I find that the more blogs I write, the more likely I’ll repeat myself. I’ve written about meals in my youth before. So forgive my repetition. This breakfast of French toast reminded me of my youth, when nearly everyone in town had a waffle iron, and we all breakfasted on waffles or pancakes or French toast. That thought led me to the meal we all got whenever we were sick—milk toast, hot buttered milk poured over slices of toast. I remember it as being so good it was almost worth it to get sick. And the treatments for such maladies: the steam tents our mothers used to drape over the bed, held up by chair backs next to the bed, the Vicks Vaporub, the spoons of Castoria, the awful taste of Castor Oil. I remember a time when I was very young, only five or six, and my mother insisted I swallow a Castor Oil pill. I remember the pills as huge gelatin, squishy things, and I fought her tooth and nail, wailing and spitting it out time after time after time. I don’t remember who won but I suspect I did.
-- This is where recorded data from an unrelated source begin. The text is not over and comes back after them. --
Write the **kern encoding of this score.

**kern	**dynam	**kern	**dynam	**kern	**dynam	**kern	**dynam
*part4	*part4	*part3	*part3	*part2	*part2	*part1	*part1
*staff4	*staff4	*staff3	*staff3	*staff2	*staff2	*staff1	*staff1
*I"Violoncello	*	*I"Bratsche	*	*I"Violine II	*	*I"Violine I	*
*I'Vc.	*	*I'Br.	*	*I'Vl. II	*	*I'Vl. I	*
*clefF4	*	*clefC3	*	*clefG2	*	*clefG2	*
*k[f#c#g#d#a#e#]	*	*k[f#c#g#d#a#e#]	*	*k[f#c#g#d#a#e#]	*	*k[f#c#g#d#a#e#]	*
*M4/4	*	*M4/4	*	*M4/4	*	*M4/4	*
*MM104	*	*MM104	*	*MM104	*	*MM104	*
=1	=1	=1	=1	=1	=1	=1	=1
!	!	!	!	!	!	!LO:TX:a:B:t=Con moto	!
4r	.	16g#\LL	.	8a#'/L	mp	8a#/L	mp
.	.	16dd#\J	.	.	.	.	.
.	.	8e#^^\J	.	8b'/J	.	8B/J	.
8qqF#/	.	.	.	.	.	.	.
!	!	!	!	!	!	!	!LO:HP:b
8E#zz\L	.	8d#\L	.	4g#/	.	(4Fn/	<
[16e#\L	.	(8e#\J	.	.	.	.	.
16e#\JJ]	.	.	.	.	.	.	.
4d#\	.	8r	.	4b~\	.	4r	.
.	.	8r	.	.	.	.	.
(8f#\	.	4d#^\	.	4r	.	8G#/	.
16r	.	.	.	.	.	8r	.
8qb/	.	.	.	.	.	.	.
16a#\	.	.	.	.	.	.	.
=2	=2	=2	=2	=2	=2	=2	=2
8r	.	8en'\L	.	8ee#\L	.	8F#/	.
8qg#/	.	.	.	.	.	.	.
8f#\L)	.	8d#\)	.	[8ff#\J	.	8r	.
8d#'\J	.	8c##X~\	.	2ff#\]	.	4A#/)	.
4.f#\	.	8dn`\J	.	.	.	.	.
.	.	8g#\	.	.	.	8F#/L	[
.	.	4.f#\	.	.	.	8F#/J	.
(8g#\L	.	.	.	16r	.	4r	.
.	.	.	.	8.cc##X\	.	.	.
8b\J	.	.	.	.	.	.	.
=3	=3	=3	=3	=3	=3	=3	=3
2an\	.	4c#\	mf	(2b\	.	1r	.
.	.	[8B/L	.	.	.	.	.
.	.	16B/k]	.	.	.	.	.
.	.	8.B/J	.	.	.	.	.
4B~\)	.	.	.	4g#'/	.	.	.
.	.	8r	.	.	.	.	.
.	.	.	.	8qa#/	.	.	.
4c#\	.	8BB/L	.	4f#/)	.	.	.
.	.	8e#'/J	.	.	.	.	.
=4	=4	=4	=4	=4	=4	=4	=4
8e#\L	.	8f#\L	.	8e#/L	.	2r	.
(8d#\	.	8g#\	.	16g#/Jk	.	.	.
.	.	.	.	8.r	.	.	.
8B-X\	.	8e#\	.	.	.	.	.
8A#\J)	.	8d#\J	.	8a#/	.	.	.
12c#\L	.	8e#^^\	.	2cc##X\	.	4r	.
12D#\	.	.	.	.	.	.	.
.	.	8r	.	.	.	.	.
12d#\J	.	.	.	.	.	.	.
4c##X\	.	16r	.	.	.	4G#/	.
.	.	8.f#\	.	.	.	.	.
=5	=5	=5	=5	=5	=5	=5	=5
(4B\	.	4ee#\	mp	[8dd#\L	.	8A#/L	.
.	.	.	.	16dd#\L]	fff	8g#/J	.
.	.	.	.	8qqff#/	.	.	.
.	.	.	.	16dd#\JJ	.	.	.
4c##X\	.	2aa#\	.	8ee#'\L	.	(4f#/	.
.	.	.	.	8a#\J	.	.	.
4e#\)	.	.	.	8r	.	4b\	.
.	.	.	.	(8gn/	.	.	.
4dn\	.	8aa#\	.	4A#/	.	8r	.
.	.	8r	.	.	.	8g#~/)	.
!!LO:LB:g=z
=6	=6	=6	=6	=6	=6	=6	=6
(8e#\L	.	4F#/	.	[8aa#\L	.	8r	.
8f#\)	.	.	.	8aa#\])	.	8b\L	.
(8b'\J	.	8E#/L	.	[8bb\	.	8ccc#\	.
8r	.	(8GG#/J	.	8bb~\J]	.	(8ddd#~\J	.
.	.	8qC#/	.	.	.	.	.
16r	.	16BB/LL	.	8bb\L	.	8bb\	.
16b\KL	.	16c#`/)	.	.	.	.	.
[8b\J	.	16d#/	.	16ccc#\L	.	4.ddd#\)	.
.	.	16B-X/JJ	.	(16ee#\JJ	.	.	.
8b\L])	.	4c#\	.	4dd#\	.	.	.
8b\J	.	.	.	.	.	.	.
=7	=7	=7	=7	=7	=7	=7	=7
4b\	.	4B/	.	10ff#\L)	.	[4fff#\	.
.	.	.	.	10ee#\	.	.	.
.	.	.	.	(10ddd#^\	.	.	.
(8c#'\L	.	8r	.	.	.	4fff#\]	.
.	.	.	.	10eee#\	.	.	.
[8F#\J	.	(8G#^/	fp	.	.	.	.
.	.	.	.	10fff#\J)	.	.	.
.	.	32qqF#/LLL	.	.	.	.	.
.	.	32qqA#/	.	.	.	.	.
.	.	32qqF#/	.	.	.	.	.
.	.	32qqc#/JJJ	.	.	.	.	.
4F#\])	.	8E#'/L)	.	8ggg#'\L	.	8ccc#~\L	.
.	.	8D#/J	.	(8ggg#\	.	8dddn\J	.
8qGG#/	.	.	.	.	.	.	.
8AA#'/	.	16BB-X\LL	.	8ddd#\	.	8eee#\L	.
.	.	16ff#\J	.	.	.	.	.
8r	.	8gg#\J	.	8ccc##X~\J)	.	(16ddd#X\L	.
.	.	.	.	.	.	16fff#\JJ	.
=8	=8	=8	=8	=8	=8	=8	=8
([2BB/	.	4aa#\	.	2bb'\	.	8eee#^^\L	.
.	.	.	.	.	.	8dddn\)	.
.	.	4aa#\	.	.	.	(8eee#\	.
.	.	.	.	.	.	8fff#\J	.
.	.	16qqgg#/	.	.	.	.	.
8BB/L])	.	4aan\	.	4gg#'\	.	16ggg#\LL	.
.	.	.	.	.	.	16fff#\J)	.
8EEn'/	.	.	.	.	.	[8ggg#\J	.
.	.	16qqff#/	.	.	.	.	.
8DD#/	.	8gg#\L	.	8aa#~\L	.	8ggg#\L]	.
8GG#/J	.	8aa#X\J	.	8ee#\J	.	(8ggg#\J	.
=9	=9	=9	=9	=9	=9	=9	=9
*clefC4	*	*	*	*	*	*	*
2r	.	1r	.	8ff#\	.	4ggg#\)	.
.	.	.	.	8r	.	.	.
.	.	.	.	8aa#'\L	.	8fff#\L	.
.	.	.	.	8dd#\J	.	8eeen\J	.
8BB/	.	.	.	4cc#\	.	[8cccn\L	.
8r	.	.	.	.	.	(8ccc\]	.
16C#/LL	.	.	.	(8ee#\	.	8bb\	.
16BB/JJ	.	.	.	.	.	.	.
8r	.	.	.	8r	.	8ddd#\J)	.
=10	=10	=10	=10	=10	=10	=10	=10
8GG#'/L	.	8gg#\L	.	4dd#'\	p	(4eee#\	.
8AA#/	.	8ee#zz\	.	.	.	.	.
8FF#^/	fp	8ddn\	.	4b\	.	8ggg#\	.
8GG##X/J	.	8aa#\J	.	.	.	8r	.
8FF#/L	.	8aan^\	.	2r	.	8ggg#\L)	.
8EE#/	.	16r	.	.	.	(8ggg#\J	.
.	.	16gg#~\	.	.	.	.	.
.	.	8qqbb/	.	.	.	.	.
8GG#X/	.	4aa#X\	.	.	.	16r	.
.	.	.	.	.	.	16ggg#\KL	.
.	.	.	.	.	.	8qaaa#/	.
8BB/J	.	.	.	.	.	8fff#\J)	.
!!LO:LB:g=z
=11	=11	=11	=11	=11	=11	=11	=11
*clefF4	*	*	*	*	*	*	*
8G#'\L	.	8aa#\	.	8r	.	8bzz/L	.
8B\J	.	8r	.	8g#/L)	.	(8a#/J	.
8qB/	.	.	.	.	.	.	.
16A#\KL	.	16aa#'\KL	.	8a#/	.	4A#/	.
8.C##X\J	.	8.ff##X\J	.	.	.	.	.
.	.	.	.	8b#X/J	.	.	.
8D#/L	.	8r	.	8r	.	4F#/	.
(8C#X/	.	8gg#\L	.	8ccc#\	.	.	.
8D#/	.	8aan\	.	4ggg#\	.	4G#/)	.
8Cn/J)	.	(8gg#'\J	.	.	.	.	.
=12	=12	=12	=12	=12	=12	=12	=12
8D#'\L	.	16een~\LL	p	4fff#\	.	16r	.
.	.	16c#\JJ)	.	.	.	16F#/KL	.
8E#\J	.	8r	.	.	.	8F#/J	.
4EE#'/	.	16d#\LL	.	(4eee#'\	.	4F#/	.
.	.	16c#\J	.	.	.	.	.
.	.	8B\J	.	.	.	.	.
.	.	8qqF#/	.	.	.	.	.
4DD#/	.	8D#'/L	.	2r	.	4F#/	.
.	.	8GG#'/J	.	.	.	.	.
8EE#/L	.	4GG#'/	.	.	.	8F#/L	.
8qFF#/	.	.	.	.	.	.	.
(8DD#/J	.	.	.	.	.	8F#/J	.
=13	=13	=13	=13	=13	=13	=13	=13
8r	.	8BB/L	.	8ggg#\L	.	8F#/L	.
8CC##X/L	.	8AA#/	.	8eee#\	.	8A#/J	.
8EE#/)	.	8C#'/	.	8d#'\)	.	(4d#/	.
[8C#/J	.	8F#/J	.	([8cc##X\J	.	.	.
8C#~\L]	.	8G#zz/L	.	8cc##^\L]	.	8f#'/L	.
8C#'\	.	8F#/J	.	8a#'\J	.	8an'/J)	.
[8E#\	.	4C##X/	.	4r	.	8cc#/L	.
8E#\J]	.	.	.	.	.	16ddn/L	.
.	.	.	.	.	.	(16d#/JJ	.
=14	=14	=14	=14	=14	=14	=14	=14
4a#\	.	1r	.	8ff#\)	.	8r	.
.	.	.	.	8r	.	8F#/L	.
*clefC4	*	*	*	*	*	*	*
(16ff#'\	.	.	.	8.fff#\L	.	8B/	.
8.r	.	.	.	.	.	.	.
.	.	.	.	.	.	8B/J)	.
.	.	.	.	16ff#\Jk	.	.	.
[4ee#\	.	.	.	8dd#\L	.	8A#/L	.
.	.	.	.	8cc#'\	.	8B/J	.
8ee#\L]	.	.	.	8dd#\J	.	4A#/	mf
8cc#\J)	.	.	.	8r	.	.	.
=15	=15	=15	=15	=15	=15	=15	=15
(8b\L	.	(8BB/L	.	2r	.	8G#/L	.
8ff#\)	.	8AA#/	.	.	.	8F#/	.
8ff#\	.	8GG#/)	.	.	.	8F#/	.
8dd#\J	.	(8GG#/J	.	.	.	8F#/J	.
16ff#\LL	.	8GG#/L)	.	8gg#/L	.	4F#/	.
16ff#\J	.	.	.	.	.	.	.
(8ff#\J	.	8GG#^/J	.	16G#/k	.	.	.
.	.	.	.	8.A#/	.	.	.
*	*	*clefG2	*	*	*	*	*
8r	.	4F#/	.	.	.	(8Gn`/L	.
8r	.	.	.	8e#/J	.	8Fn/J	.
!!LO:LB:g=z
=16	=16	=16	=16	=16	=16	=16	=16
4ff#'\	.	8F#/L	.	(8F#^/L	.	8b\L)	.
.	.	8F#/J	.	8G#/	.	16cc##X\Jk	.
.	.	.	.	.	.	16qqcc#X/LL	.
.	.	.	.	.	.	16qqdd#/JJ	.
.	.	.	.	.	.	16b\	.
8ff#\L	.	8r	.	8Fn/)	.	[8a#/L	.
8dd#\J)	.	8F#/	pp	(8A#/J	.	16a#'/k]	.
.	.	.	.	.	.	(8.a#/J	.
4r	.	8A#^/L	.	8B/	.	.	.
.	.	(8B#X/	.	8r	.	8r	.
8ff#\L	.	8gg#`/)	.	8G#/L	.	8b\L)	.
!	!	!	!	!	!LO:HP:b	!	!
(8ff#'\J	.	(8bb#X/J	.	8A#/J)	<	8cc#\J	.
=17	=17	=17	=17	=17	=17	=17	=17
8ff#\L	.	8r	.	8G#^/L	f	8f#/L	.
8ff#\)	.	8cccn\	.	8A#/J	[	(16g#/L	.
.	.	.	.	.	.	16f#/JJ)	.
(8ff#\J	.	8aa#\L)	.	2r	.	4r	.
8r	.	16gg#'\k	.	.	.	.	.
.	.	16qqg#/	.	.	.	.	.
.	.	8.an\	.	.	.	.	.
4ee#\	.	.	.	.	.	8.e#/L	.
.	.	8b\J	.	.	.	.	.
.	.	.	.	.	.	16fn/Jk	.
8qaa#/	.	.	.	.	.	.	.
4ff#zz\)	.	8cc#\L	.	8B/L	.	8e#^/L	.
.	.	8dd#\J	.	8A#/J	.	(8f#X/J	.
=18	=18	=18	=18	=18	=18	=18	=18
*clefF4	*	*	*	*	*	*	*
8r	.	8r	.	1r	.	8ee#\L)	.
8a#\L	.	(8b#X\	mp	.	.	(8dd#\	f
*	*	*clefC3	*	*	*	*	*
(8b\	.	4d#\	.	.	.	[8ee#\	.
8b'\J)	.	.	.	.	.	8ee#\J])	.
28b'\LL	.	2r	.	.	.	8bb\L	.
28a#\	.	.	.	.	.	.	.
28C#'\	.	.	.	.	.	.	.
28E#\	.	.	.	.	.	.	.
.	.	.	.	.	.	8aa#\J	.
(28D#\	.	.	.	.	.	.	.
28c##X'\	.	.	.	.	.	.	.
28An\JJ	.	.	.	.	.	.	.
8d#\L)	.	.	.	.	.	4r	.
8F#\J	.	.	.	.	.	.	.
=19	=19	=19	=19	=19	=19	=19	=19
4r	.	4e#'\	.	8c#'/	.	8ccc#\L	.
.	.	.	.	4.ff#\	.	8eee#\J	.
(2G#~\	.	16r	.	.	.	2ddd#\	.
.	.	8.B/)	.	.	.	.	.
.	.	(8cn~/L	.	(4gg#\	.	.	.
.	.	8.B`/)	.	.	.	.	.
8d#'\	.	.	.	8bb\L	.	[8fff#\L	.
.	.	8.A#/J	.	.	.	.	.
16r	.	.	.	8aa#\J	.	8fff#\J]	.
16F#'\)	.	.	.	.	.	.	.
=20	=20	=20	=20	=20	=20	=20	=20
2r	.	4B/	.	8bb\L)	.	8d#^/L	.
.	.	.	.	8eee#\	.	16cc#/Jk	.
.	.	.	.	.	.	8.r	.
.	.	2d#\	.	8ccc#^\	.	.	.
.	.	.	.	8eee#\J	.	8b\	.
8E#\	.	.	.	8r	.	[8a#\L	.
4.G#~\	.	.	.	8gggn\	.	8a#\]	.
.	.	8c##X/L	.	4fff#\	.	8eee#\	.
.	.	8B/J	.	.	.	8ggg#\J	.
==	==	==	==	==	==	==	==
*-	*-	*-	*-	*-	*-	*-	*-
All these memories welling up in me. I remember my dad breaking up a slice of bread and putting it in a glass of milk. I remember how much he liked his steak with lots of suet. No wonder he died of a heart attack. I remember how he never complained about having to eat the chicken back while the rest of us dined on the good parts. I remember the June bugs that would attach themselves to the screen outside my bedroom window, how I’d take such pleasure in flicking them off with my finger. My youth seems to have been filled with summer insects—clouds of mosquitoes, the home-invading millers we’d catch in soapy pans, the crunchy black beetles that swarmed around the Mascot Theatre marquee. Those days of beetles and mosquitoes seem to be gone forever. Did that happen because of the DDT we used back then? Or was the air cleared by clouds of bats?